We have been using Nagios for sometime now and just recently the other admins and I have noticed that we are no longer receiving notifications when a host or service is up. I have version 2.1.0 installed and when I open the configuration page for my contacts via the web page, under Service Notification Options and Host Notification Options, I have selected “Recovery”.
I have checked in hosts and contacts. I have the defaults set for Down, Unreachable and Recover … with that said, I have selected “Default” as my option. So I when I view what has been selected using Nagmin, it shows “*Down, Unreachable, Recovery”. Can I safely assume that those 3 options are used?
Also, I have rechecked my event logs and when a device enters the Down state (using ping checks), the event log shows the device goes down, then all of the paging goes out … then when the device comes up again, Nagios shows the up state for the device and that is it … no paging is sent.
Lucas and everyone else … I REALLY appreciate the help that you all give!
I don’t use Nagmin so i don’t know what could be going wrong. Try checking the config files… if you always have the r in notification_options.
Let’s wait for somebody else using Nagmin
I have checked my host.cfg, contact.cfg, and service.cfg and all have the r option (along with w, u, c with the service_notification option and d and u with hosts_notification)
I have checked the logs and Nagios will send out a notification when the device or service is down, but will not send one out when the device or service came back up.
Thanks for the help Lucas … I will get this thing to work …
Where you notified of a service recovering? If so, then it’s assumed, that if the service recovered, that the host did also.
Example: I powered off my ftp server. I am notified of the HOST being down, because first the service check failed, then nagios looked to see if the host is ok, and it wasn’t. So nagios knows that it’s not a service problem, but a host problem and I’m notified of that fact.
Now, I power on the ftp server. Nagios is still looking in it’s schedule of checks to make, and all those checks are for SERVICES ONLY. This time, the ftp server service check passed, and since that is a state change, I am notified of this state change and it says my ftp service is ok on host “whatever”. So of course, I have to assume that the host has recovered.

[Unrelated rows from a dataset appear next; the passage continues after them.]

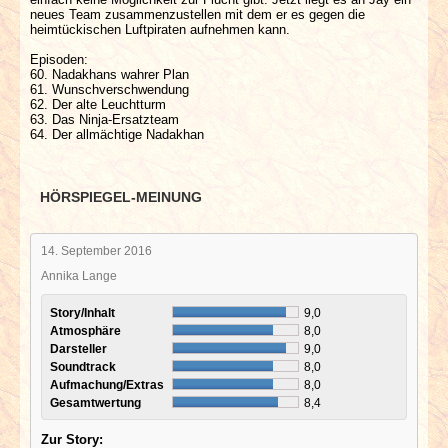
neues Team zusammenzustellen mit dem er es gegen die
heimtückischen Luftpiraten aufnehmen kann.
Episoden:
60. Nadakhans wahrer Plan
61. Wunschverschwendung
62. Der alte Leuchtturm
63. Das Ninja-Ersatzteam
64. Der allmächtige Nadakhan
HÖRSPIEGEL-MEINUNG
14. September 2016
Annika Lange
Story/Inhalt
9,0
Atmosphäre
8,0
Darsteller
9,0
Soundtrack
8,0
Aufmachung/Extras
8,0
Gesamtwertung
8,4
Zur Story: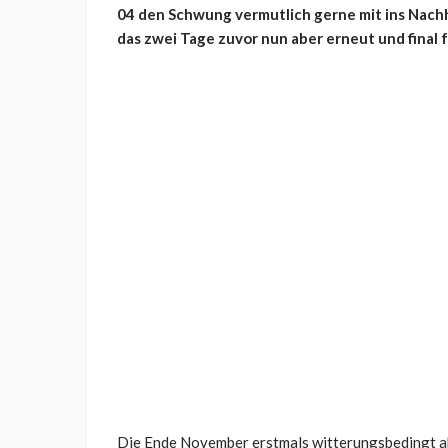
04 den Schwung vermutlich gerne mit ins Nac
das zwei Tage zuvor nun aber erneut und final 
Die Ende November erstmals witterungsbedingt ab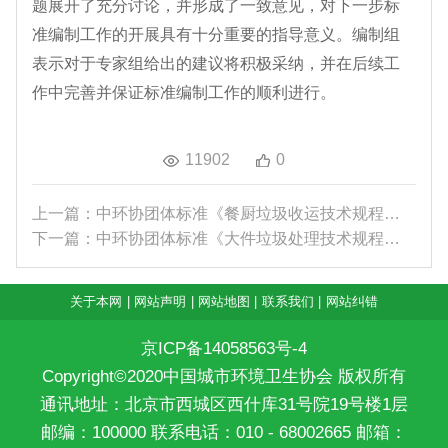
题展开了充分讨论，并形成了一致意见，对下一步标
准编制工作的开展具有十分重要的指导意义。编制组
表示对于专家组给出的建议将积极采纳，并在后续工
作中完善并保证标准编制工作的顺利进行。
11902
0
上一篇：中环协团体标准《餐厨垃圾收运技术规程》专...
下一篇：中环协团体标准《大件垃圾处理技术规程》专...
关于本网
|
网站声明
|
网站地图
|
联系我们
|
网站纠错
京ICP备14058563号-4
Copyright©2020中国城市环境卫生协会 版权所有
通讯地址：北京市西城区西什库31号院19号楼1层
邮编：100000 联系电话：010 - 68002665 邮箱：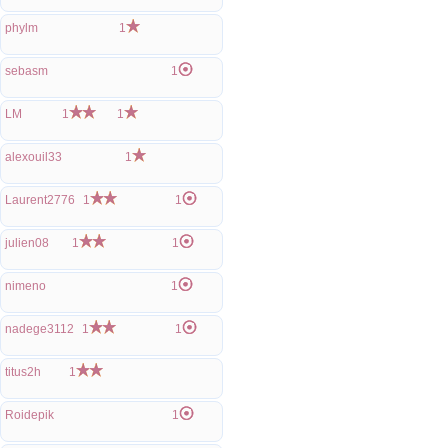
phylm
1
sebasm
1
LM
1
1
alexouil33
1
Laurent2776
1
1
julien08
1
1
nimeno
1
nadege3112
1
1
titus2h
1
Roidepik
1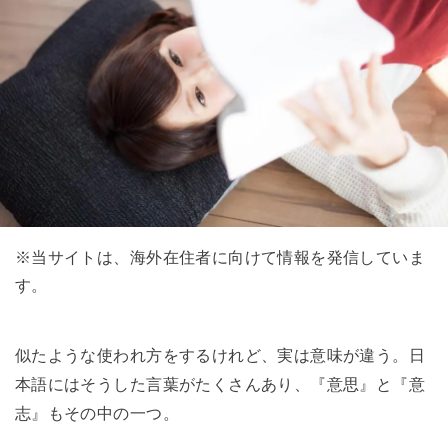
※当サイトは、海外在住者に向けて情報を発信していま
す。
似たような使われ方をするけれど、実は意味が違う。日
本語にはそうした言葉がたくさんあり、『意思』と『意
志』もその中の一つ。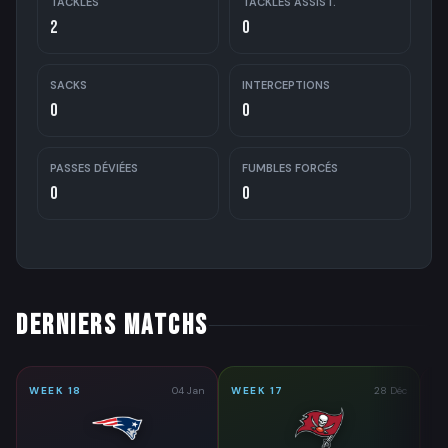
TACKLES
TACKLES ASSIST.
2
0
SACKS
INTERCEPTIONS
0
0
PASSES DÉVIÉES
FUMBLES FORCÉS
0
0
DERNIERS MATCHS
WEEK 18
04 Jan
WEEK 17
28 Déc
WE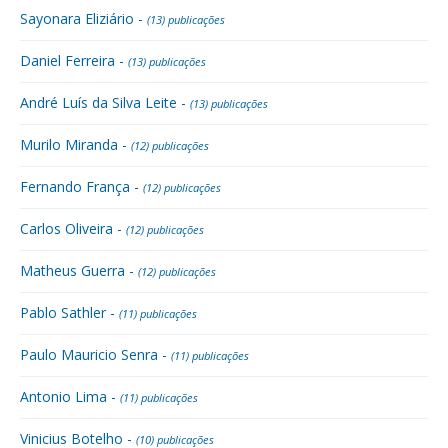
Sayonara Eliziário -
(13) publicações
Daniel Ferreira -
(13) publicações
André Luís da Silva Leite -
(13) publicações
Murilo Miranda -
(12) publicações
Fernando França -
(12) publicações
Carlos Oliveira -
(12) publicações
Matheus Guerra -
(12) publicações
Pablo Sathler -
(11) publicações
Paulo Mauricio Senra -
(11) publicações
Antonio Lima -
(11) publicações
Vinicius Botelho -
(10) publicações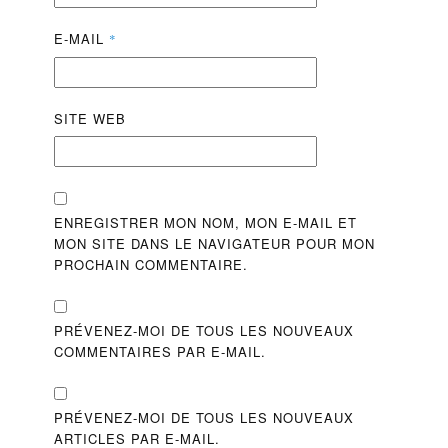
E-MAIL
*
SITE WEB
ENREGISTRER MON NOM, MON E-MAIL ET
MON SITE DANS LE NAVIGATEUR POUR MON
PROCHAIN COMMENTAIRE.
PRÉVENEZ-MOI DE TOUS LES NOUVEAUX
COMMENTAIRES PAR E-MAIL.
PRÉVENEZ-MOI DE TOUS LES NOUVEAUX
ARTICLES PAR E-MAIL.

Now, as another example to find out if what you say is true, then try this:
Example I do the same as above, except that when I power back on, the ftp service is still not working. Nagios does it’s check’s again, and see’s that the service still fails. It then checks to see if host is still bad, and it is found to be OK. So again, this is a state change and you are notified that the HOST has recovered. You are also notified that the service ftpd is not running.